All of the data beneath this instruction is to be transcribed word for word.

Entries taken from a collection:
□ □ □ □ □

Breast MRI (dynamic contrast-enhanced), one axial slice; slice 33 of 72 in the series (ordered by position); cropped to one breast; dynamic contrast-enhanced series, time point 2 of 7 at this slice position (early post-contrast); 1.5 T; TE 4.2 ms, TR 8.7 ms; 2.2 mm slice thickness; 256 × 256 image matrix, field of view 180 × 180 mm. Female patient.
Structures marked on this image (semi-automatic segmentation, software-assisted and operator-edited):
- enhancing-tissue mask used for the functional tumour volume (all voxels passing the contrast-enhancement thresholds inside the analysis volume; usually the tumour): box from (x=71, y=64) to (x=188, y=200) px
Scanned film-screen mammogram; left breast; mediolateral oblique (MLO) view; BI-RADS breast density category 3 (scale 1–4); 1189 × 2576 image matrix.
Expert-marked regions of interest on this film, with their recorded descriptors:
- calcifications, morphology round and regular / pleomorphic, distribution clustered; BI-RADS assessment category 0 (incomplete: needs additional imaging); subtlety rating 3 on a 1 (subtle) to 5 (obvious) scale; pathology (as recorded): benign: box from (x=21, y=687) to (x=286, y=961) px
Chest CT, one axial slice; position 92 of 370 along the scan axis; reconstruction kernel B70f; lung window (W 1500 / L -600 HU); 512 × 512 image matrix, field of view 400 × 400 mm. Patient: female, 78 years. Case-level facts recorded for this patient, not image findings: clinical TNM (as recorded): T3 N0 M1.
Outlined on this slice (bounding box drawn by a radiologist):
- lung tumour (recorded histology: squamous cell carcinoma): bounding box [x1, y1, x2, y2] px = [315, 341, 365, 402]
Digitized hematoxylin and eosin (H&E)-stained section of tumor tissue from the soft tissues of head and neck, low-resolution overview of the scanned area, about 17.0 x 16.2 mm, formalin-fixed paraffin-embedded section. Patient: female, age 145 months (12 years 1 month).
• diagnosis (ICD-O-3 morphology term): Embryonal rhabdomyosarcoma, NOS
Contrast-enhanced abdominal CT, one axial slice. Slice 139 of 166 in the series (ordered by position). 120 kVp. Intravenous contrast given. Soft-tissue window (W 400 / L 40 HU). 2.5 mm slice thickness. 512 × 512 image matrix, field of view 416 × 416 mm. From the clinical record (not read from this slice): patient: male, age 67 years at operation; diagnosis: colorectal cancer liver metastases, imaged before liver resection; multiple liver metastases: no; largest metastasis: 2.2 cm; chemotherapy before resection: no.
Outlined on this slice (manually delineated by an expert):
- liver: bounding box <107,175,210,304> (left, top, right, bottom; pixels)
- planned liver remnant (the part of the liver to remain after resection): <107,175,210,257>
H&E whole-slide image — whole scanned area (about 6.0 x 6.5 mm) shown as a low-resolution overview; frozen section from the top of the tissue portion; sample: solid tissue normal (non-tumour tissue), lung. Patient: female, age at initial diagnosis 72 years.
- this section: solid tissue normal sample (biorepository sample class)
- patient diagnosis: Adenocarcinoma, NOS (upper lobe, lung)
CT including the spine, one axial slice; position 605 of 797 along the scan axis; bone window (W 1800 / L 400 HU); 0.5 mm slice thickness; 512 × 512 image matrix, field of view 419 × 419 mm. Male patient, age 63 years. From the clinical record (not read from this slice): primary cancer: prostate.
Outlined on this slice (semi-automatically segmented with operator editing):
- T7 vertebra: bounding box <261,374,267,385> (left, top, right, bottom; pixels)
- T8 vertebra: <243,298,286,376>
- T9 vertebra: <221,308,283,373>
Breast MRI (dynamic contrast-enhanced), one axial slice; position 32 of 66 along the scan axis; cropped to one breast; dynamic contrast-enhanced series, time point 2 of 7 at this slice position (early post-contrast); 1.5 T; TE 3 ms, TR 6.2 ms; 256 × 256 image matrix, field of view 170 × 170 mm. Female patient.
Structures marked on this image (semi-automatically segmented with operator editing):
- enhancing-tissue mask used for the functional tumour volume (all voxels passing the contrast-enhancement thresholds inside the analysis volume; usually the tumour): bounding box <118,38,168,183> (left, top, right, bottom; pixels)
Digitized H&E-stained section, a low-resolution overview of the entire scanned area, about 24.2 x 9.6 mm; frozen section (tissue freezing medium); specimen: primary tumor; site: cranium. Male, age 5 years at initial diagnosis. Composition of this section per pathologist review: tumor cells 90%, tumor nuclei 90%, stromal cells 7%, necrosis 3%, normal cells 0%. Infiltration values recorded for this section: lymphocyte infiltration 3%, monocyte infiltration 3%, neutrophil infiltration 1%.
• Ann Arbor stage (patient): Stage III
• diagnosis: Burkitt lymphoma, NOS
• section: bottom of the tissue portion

□ □ □ □ □

● **Result of this task**:
Breast MRI (dynamic contrast-enhanced), one axial slice; slice 33 of 72 in the series (ordered by position); cropped to one breast; dynamic contrast-enhanced series, time point 2 of 7 at this slice position (early post-contrast); 1.5 T; TE 4.2 ms, TR 8.7 ms; 2.2 mm slice thickness; 256 × 256 image matrix, field of view 180 × 180 mm. Female patient.
Structures marked on this image (semi-automatic segmentation, software-assisted and operator-edited):
- enhancing-tissue mask used for the functional tumour volume (all voxels passing the contrast-enhancement thresholds inside the analysis volume; usually the tumour): box from (x=71, y=64) to (x=188, y=200) px
Scanned film-screen mammogram; left breast; mediolateral oblique (MLO) view; BI-RADS breast density category 3 (scale 1–4); 1189 × 2576 image matrix.
Expert-marked regions of interest on this film, with their recorded descriptors:
- calcifications, morphology round and regular / pleomorphic, distribution clustered; BI-RADS assessment category 0 (incomplete: needs additional imaging); subtlety rating 3 on a 1 (subtle) to 5 (obvious) scale; pathology (as recorded): benign: box from (x=21, y=687) to (x=286, y=961) px
Chest CT, one axial slice; position 92 of 370 along the scan axis; reconstruction kernel B70f; lung window (W 1500 / L -600 HU); 512 × 512 image matrix, field of view 400 × 400 mm. Patient: female, 78 years. Case-level facts recorded for this patient, not image findings: clinical TNM (as recorded): T3 N0 M1.
Outlined on this slice (bounding box drawn by a radiologist):
- lung tumour (recorded histology: squamous cell carcinoma): bounding box [x1, y1, x2, y2] px = [315, 341, 365, 402]
Digitized hematoxylin and eosin (H&E)-stained section of tumor tissue from the soft tissues of head and neck, low-resolution overview of the scanned area, about 17.0 x 16.2 mm, formalin-fixed paraffin-embedded section. Patient: female, age 145 months (12 years 1 month).
• diagnosis (ICD-O-3 morphology term): Embryonal rhabdomyosarcoma, NOS
Contrast-enhanced abdominal CT, one axial slice. Slice 139 of 166 in the series (ordered by position). 120 kVp. Intravenous contrast given. Soft-tissue window (W 400 / L 40 HU). 2.5 mm slice thickness. 512 × 512 image matrix, field of view 416 × 416 mm. From the clinical record (not read from this slice): patient: male, age 67 years at operation; diagnosis: colorectal cancer liver metastases, imaged before liver resection; multiple liver metastases: no; largest metastasis: 2.2 cm; chemotherapy before resection: no.
Outlined on this slice (manually delineated by an expert):
- liver: bounding box <107,175,210,304> (left, top, right, bottom; pixels)
- planned liver remnant (the part of the liver to remain after resection): <107,175,210,257>
H&E whole-slide image — whole scanned area (about 6.0 x 6.5 mm) shown as a low-resolution overview; frozen section from the top of the tissue portion; sample: solid tissue normal (non-tumour tissue), lung. Patient: female, age at initial diagnosis 72 years.
- this section: solid tissue normal sample (biorepository sample class)
- patient diagnosis: Adenocarcinoma, NOS (upper lobe, lung)
CT including the spine, one axial slice; position 605 of 797 along the scan axis; bone window (W 1800 / L 400 HU); 0.5 mm slice thickness; 512 × 512 image matrix, field of view 419 × 419 mm. Male patient, age 63 years. From the clinical record (not read from this slice): primary cancer: prostate.
Outlined on this slice (semi-automatically segmented with operator editing):
- T7 vertebra: bounding box <261,374,267,385> (left, top, right, bottom; pixels)
- T8 vertebra: <243,298,286,376>
- T9 vertebra: <221,308,283,373>
Breast MRI (dynamic contrast-enhanced), one axial slice; position 32 of 66 along the scan axis; cropped to one breast; dynamic contrast-enhanced series, time point 2 of 7 at this slice position (early post-contrast); 1.5 T; TE 3 ms, TR 6.2 ms; 256 × 256 image matrix, field of view 170 × 170 mm. Female patient.
Structures marked on this image (semi-automatically segmented with operator editing):
- enhancing-tissue mask used for the functional tumour volume (all voxels passing the contrast-enhancement thresholds inside the analysis volume; usually the tumour): bounding box <118,38,168,183> (left, top, right, bottom; pixels)
Digitized H&E-stained section, a low-resolution overview of the entire scanned area, about 24.2 x 9.6 mm; frozen section (tissue freezing medium); specimen: primary tumor; site: cranium. Male, age 5 years at initial diagnosis. Composition of this section per pathologist review: tumor cells 90%, tumor nuclei 90%, stromal cells 7%, necrosis 3%, normal cells 0%. Infiltration values recorded for this section: lymphocyte infiltration 3%, monocyte infiltration 3%, neutrophil infiltration 1%.
• Ann Arbor stage (patient): Stage III
• diagnosis: Burkitt lymphoma, NOS
• section: bottom of the tissue portion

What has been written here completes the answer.